Bioinformatics of protein domains: new computational approaches for the detection of protein domains and their interactions

Maricel Kann

With complete genome sequencing now routine, biology faces (at least) two fundamental problems: the large-scale automatic annotation of gene function, and the reconstruction of the protein interaction networks. The most powerful approach for inferring function of new protein sequences is the transfer of annotation from similar proteins using sequence comparison methods. Because proteins are composed of basic units called domains, a gene can be annotated using a domain database by aligning domains to the gene's protein sequence. In the past, the lack of accurate statistics for expected scores generated by the semi-global alignment tools has hampered such studies.
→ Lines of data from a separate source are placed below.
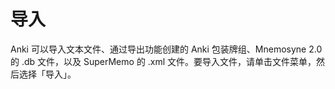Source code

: # 导入

Anki 可以导入文本文件、通过导出功能创建的 Anki 包装牌组、Mnemosyne 2.0 的 .db 文件，以及 SuperMemo
的 .xml 文件。要导入文件，请单击文件菜单，然后选择「导入」。
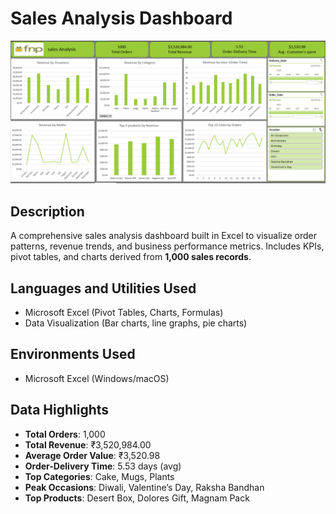 # Sales Analysis Dashboard

<!-- Add your dashboard screenshot here -->
![](dashboard.png)

## Description  
A comprehensive sales analysis dashboard built in Excel to visualize order patterns, revenue trends, and business performance metrics. Includes KPIs, pivot tables, and charts derived from **1,000 sales records**.

## Languages and Utilities Used  
- Microsoft Excel (Pivot Tables, Charts, Formulas)  
- Data Visualization (Bar charts, line graphs, pie charts)  

## Environments Used  
- Microsoft Excel (Windows/macOS)  

## Data Highlights  
- **Total Orders**: 1,000  
- **Total Revenue**: ₹3,520,984.00  
- **Average Order Value**: ₹3,520.98  
- **Order-Delivery Time**: 5.53 days (avg)  
- **Top Categories**: Cake, Mugs, Plants  
- **Peak Occasions**: Diwali, Valentine’s Day, Raksha Bandhan  
- **Top Products**: Desert Box, Dolores Gift, Magnam Pack  


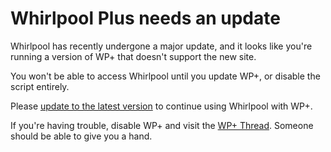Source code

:# Whirlpool Plus needs an update
Whirlpool has recently undergone a major update, and it looks like you're running a version of WP+ that doesn't support the new site. 

You won't be able to access Whirlpool until you update WP+, or disable the script entirely.

Please [update to the latest version](https://github.com/endorph-soft/wpplus/raw/new-design/whirlpool_plus.user.js) to continue using Whirlpool with WP+.

If you're having trouble, disable WP+ and visit the [WP+ Thread](https://forums.whirlpool.net.au/forum-replies.cfm?t=2358061). Someone should be able to give you a hand.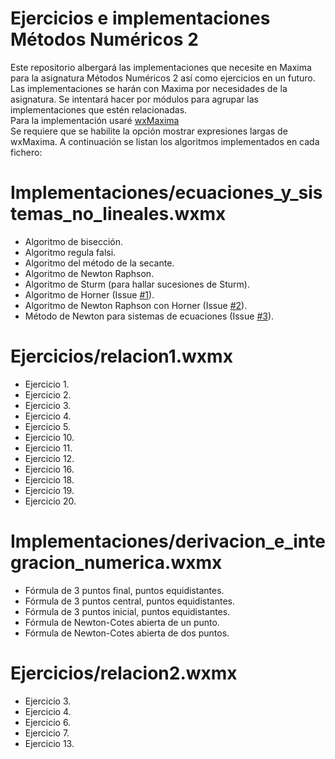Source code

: # Ejercicios e implementaciones Métodos Numéricos 2
Este repositorio albergará las implementaciones que necesite en Maxima para la asignatura Métodos Numéricos 2 así como ejercicios en un futuro.  
Las implementaciones se harán con Maxima por necesidades de la asignatura. Se intentará hacer por módulos para agrupar las implementaciones que estén relacionadas.  
Para la implementación usaré [wxMaxima](https://github.com/andrejv/wxmaxima)  
Se requiere que se habilite la opción mostrar expresiones largas de wxMaxima.
A continuación se listan los algoritmos implementados en cada fichero:  

# Implementaciones/ecuaciones_y_sistemas_no_lineales.wxmx
- Algoritmo de bisección.
- Algoritmo regula falsi.
- Algoritmo del método de la secante.
- Algoritmo de Newton Raphson.
- Algoritmo de Sturm (para hallar sucesiones de Sturm).
- Algoritmo de Horner (Issue [#1](https://github.com/nacheteam/Ejercicios-e-implementaciones-Metodos-numericos-2-/issues/1)).
- Algoritmo de Newton Raphson con Horner (Issue [#2](https://github.com/nacheteam/Ejercicios-e-implementaciones-Metodos-numericos-2-/issues/2)).
- Método de Newton para sistemas de ecuaciones (Issue [#3](https://github.com/nacheteam/Ejercicios-e-implementaciones-Metodos-numericos-2-/issues/3)).

# Ejercicios/relacion1.wxmx  
- Ejercicio 1.
- Ejercicio 2.
- Ejercicio 3.
- Ejercicio 4.
- Ejercicio 5.
- Ejercicio 10.
- Ejercicio 11.
- Ejercicio 12.
- Ejercicio 16.
- Ejercicio 18.
- Ejercicio 19.
- Ejercicio 20.

# Implementaciones/derivacion_e_integracion_numerica.wxmx
- Fórmula de 3 puntos final, puntos equidistantes.
- Fórmula de 3 puntos central, puntos equidistantes.
- Fórmula de 3 puntos inicial, puntos equidistantes.
- Fórmula de Newton-Cotes abierta de un punto.
- Fórmula de Newton-Cotes abierta de dos puntos.

# Ejercicios/relacion2.wxmx
- Ejercicio 3.
- Ejercicio 4.
- Ejercicio 6.
- Ejercicio 7.
- Ejercicio 13.
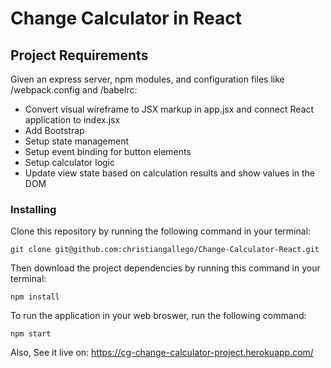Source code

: # Change Calculator in React

## Project Requirements

Given an express server, npm modules, and configuration files like /webpack.config and /babelrc:

* Convert visual wireframe to JSX markup in app.jsx and connect React application to index.jsx
* Add Bootstrap
* Setup state management
* Setup event binding for button elements
* Setup calculator logic
* Update view state based on calculation results and show values in the DOM

### Installing

Clone this repository by running the following command in your terminal:

`git clone git@github.com:christiangallego/Change-Calculator-React.git`

Then download the project dependencies by running this command in your terminal:

`npm install`

To run the application in your web broswer, run the following command:

`npm start`

Also, See it live on: https://cg-change-calculator-project.herokuapp.com/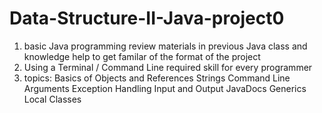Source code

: # Data-Structure-II-Java-project0
1. basic Java programming
    review materials in previous Java class and knowledge
    help to get familar of the format of the project
2. Using a Terminal / Command Line
    required skill for every programmer
3. topics:
    Basics of Objects and References
    Strings
    Command Line Arguments
    Exception Handling
    Input and Output
    JavaDocs
    Generics
    Local Classes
I will introduce a new approach for semi-global alignment (GLOBAL) that I developed at the NCBI which, contrary to other semi-global tools, provides extremely accurate score statistics. The heuristic acceleration used in other local alignment tools can be implemented into GLOBAL to further increase the search speed, making it an ideal tool for high-throughput protein domain searches with accurate p-values. To address the second problem,if time allows, I will introduce a novel computational approach for prediction of protein domain interactions from co-evolution of conserved regions.

Selected publications:

Kann MG: Protein interactions and disease: computational approaches to uncover the etiology of diseases. Brief Bioinform 2007, 8(5): 333-346.

Kann MG, Jothi R, Cherukuri PF, Przytycka TM: Predicting protein domain interactions from coevolution of conserved regions. Proteins 2007, 67(4):811-820.

Kann MG, Sheetlin SL, Park Y, Bryant SH, Spouge JL: The identification of complete domains within protein sequences using accurate E-values for semi-global alignment. Nucleic Acids Res 2007, 35(14):4678-4685.